North Africa: What a Difference a Year Makes

“A year ago, North Africa was dropping off the charts in terms of U.S. corn sales,” said U.S. Grains Council President and CEO Tom Sleight. “But this year, Egypt may take more corn (whole grain) than China, and Morocco and Tunisia are again buying U.S. corn.”

For the current marketing year that began Sept. 1, 2013 through May 15, Egypt, Morocco and Tunisia have taken a combined 2.1 million metric tons (82.7 million bushels) of U.S. corn (accumulated exports plus outstanding sales), compared to nothing over the same period last marketing year.

Sleight’s comments followed his return this week from the region, where he had met with importers, end-users and USGC staff to assess the situation in this dynamic part of the world. The crisis in Ukraine is obviously part of the explanation for the recovery in U.S. sourcing. But other factors are at work as well.

“Ukraine is just part of the story,” Sleight said, “and it’s a temporary factor. We all hope that the crisis in Ukraine gets resolved quickly and constructively. But if you separate the Ukraine, you need to take a fresh look at a part of the world and is stabilizing politically, growing economically and where U.S. coarse grains are competitive. It takes persistence and just plain, ‘being there.’

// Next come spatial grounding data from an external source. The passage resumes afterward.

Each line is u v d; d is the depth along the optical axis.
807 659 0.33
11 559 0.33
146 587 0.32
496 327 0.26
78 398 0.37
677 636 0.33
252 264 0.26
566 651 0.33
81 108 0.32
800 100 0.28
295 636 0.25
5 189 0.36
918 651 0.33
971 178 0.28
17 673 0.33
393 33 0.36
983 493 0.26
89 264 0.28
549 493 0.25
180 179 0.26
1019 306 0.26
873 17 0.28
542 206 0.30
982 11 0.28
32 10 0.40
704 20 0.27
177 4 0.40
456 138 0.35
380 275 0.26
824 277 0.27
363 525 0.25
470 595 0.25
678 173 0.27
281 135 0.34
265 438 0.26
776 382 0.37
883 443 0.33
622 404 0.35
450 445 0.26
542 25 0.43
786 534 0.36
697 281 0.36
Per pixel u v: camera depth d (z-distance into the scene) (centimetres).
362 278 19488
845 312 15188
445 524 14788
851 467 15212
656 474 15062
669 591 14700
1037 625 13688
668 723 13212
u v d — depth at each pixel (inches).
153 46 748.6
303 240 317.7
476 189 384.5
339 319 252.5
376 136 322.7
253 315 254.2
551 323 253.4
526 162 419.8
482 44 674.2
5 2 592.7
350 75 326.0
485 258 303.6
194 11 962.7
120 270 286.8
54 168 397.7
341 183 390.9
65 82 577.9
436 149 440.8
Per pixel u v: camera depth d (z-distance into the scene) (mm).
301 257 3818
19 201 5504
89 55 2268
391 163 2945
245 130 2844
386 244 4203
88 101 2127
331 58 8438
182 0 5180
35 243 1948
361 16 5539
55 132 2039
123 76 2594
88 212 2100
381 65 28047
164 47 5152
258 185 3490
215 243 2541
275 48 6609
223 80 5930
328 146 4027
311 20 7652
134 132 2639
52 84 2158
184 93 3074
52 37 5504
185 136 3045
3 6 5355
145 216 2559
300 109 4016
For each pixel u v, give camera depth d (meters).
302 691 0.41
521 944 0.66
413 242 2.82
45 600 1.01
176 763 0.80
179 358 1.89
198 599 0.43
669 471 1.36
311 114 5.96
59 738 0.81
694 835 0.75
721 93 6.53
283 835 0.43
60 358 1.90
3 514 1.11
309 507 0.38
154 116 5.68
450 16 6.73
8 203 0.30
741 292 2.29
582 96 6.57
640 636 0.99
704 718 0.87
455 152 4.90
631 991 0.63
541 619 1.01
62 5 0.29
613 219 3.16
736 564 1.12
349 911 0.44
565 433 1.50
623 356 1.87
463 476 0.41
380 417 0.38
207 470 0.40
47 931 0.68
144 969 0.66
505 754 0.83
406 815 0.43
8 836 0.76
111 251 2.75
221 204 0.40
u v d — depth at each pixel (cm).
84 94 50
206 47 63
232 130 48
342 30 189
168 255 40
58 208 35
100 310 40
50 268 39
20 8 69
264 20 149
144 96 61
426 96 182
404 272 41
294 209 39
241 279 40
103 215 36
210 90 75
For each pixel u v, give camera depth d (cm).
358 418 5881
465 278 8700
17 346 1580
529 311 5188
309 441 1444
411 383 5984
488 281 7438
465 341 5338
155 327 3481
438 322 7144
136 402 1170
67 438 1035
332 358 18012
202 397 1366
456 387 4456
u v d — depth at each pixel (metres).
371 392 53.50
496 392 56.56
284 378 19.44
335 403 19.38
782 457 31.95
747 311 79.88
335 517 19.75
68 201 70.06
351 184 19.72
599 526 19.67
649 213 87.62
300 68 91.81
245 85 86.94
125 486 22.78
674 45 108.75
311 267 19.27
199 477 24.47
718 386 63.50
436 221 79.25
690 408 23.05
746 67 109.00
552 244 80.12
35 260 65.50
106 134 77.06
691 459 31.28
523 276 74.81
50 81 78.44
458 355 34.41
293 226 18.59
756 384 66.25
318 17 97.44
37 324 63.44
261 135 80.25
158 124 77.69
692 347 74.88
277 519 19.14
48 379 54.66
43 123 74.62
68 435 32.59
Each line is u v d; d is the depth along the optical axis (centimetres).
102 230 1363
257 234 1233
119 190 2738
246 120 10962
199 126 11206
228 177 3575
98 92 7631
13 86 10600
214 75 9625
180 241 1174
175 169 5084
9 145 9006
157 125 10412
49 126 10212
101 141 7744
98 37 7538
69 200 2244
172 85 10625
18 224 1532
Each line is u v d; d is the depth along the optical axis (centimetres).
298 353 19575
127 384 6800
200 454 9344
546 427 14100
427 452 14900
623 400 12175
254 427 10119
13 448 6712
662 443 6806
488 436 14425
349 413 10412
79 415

“As things settle down, there is a greater openness to doing business with the United States. It was also intriguing to meet some regional players interested in the re-export of U.S. corn to West Africa to support local feed and poultry production. The mantra was ‘It’s now or never for Africa,’ and they want to be on the ground floor when things lift off. That’s the kind of partnership the Council has always sought out.”

Black Sea producers will continue to provide strong regional competition, but the rebound in U.S. sales this year demonstrates the importance of maintaining a strong presence in rapidly evolving regional markets, and being creative as market developers.